Detecting Hebrew Characters in PHP Strings

In PHP, is there a known safe/reliable way to

  1. Detect, generically, a hebrew character that's in a string of plain english characters.
  2. Replace that character with something

I know I could, for a set of specific characters, use mb_ereg_replace to replace specific characters. However, I'm interested in being able to scan a string that might contain any hebrew character, and then replace it with things.

That is, I might have two strings like this

<?php
    $string1 = "Look at this hebrew character: חַ. Isn't it great?";
    $string2 = "Look at this other hebrew character: יַָ. It is also great?";

I want a single function that would give me the following strings

Look at this hebrew character: \texthebrew{ח}. Isn't it great?
Look at this other hebrew character: \texthebrew{י}. It is also great?

In theory I know I could scan the string for characters in the hebrew UTF-8 range and detect those, but how character encoding on strings works in PHP has always been a little hazy for me, and I'd rather use a proven/known solution if such a thing exists.

1 answer

  • answered 2017-06-17 18:54 hakre

    The mb_ereg_replace_callback function is useful in your case.
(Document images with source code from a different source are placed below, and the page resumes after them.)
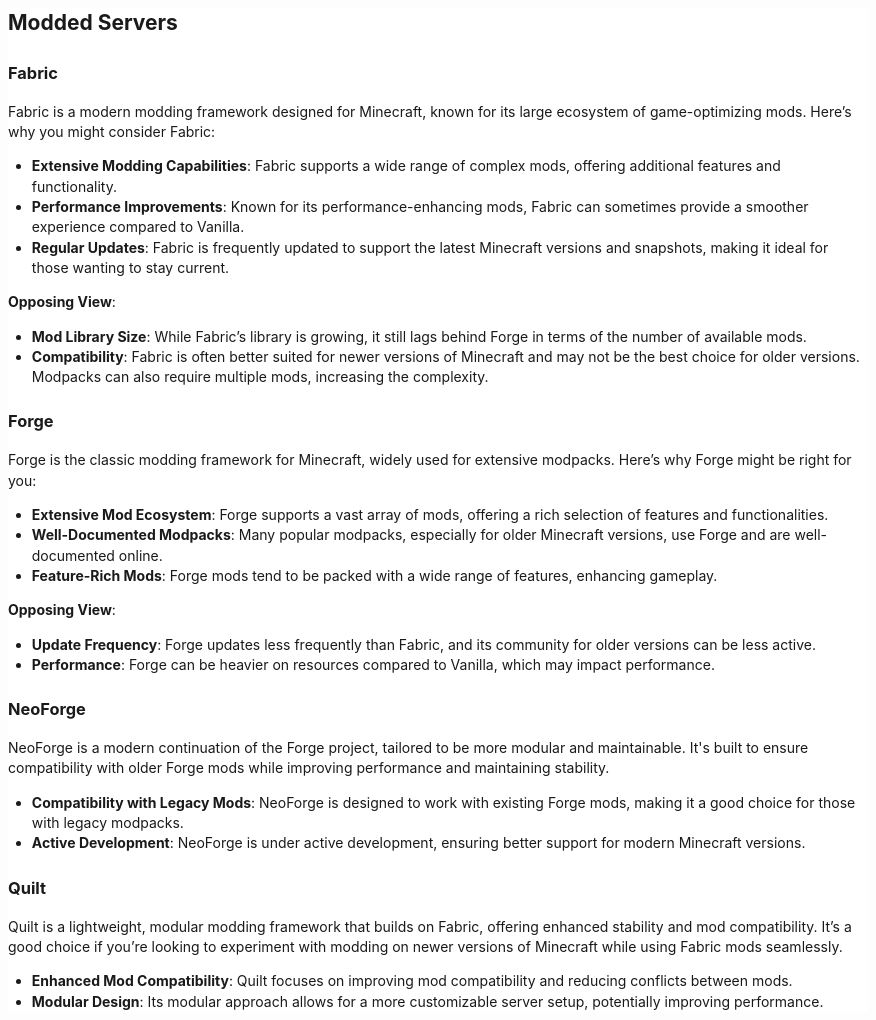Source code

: 



## Modded Servers
### Fabric
Fabric is a modern modding framework designed for Minecraft, known for its large ecosystem of game-optimizing mods. Here’s why you might consider Fabric:
- **Extensive Modding Capabilities**: Fabric supports a wide range of complex mods, offering additional features and functionality.
- **Performance Improvements**: Known for its performance-enhancing mods, Fabric can sometimes provide a smoother experience compared to Vanilla.
- **Regular Updates**: Fabric is frequently updated to support the latest Minecraft versions and snapshots, making it ideal for those wanting to stay current.

**Opposing View**:
- **Mod Library Size**: While Fabric’s library is growing, it still lags behind Forge in terms of the number of available mods.
- **Compatibility**: Fabric is often better suited for newer versions of Minecraft and may not be the best choice for older versions. Modpacks can also require multiple mods, increasing the complexity.


### Forge
Forge is the classic modding framework for Minecraft, widely used for extensive modpacks. Here’s why Forge might be right for you:
- **Extensive Mod Ecosystem**: Forge supports a vast array of mods, offering a rich selection of features and functionalities.
- **Well-Documented Modpacks**: Many popular modpacks, especially for older Minecraft versions, use Forge and are well-documented online.
- **Feature-Rich Mods**: Forge mods tend to be packed with a wide range of features, enhancing gameplay.

**Opposing View**:
- **Update Frequency**: Forge updates less frequently than Fabric, and its community for older versions can be less active.
- **Performance**: Forge can be heavier on resources compared to Vanilla, which may impact performance.


### NeoForge
NeoForge is a modern continuation of the Forge project, tailored to be more modular and maintainable. It's built to ensure compatibility with older Forge mods while improving performance and maintaining stability.
- **Compatibility with Legacy Mods**: NeoForge is designed to work with existing Forge mods, making it a good choice for those with legacy modpacks.
- **Active Development**: NeoForge is under active development, ensuring better support for modern Minecraft versions.


### Quilt
Quilt is a lightweight, modular modding framework that builds on Fabric, offering enhanced stability and mod compatibility. It’s a good choice if you’re looking to experiment with modding on newer versions of Minecraft while using Fabric mods seamlessly.
- **Enhanced Mod Compatibility**: Quilt focuses on improving mod compatibility and reducing conflicts between mods.
- **Modular Design**: Its modular approach allows for a more customizable server setup, potentially improving performance.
The regular expression dialect has support for named properties, the Hebrew property specifically. That is Hewbrew Unicode block (IntlChar::BLOCK_CODE_HEBREW).

    All you need to do is to mask the Hebrew segments:

    mbregex_encoding('utf-8');
    var_dump(mb_ereg_replace_callback('\p{Hebrew}+', function($matches) {
        return vsprintf('\texthebrew{%s}', $matches);
    }, $subject));
    

    Output:

    string(65) "Look at this hebrew character: \texthebrew{חַ}. Isn't it great?"
    

    As the output shows, the four bytes with the two code-points are properly wrapped in one segment.

    I don't know of any other way to do that in PHP with that little code.